AIM OF THE TASK
From the first line of the records down to the one that holds "showed that in", transcribe each line exactly and add nothing.

INFORMATION
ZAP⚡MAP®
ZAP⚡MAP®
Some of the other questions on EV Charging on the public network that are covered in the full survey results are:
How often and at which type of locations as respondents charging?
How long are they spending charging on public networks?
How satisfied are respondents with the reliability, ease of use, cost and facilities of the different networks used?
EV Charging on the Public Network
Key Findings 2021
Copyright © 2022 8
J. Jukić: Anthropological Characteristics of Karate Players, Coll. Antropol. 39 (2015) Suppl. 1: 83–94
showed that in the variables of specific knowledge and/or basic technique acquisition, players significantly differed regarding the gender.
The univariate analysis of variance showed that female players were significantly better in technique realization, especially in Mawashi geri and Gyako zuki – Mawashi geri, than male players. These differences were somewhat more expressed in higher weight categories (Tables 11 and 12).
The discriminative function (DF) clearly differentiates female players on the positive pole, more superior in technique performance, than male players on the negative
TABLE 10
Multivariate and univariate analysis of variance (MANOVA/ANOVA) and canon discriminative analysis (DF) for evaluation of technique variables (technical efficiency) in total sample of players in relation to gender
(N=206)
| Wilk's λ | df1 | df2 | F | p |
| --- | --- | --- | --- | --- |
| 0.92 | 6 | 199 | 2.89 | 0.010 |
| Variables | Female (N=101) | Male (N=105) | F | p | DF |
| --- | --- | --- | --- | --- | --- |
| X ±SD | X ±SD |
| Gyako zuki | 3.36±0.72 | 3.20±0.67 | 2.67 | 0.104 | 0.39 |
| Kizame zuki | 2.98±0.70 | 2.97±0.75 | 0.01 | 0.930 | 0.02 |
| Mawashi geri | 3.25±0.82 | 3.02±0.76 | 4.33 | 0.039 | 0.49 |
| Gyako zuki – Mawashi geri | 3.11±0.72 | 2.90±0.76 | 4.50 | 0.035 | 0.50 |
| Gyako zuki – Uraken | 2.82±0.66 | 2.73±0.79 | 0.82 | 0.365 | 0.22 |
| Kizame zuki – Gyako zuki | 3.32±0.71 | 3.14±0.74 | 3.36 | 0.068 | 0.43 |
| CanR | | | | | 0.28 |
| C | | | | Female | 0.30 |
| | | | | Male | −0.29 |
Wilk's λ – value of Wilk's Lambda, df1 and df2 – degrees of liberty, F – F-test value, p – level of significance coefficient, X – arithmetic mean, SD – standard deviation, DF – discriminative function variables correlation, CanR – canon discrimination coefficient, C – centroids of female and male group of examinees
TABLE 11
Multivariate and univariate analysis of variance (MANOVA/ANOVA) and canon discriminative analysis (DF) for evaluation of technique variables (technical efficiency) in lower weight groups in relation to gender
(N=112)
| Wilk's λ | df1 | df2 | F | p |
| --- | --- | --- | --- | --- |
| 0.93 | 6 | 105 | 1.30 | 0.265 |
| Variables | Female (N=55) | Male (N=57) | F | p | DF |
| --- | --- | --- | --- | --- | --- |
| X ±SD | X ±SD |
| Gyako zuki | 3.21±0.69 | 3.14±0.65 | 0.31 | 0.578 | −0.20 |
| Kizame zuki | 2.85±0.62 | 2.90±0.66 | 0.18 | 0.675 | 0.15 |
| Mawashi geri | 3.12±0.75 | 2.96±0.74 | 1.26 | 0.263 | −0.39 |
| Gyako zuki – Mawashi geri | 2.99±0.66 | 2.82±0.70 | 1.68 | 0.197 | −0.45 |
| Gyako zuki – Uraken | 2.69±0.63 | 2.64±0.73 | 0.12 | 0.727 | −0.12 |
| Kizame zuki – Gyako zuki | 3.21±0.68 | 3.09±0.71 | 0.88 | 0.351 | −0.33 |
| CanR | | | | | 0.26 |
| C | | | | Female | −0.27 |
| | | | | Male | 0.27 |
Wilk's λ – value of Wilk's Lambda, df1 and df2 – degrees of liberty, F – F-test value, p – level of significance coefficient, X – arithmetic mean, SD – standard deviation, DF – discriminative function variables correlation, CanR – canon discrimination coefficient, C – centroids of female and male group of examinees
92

WRITTEN ANSWER
ZAP⚡MAP®
ZAP⚡MAP®
Some of the other questions on EV Charging on the public network that are covered in the full survey results are:
How often and at which type of locations as respondents charging?
How long are they spending charging on public networks?
How satisfied are respondents with the reliability, ease of use, cost and facilities of the different networks used?
EV Charging on the Public Network
Key Findings 2021
Copyright © 2022 8
J. Jukić: Anthropological Characteristics of Karate Players, Coll. Antropol. 39 (2015) Suppl. 1: 83–94
showed that in the variables of specific knowledge and/or basic technique acquisition, players significantly differed regarding the gender.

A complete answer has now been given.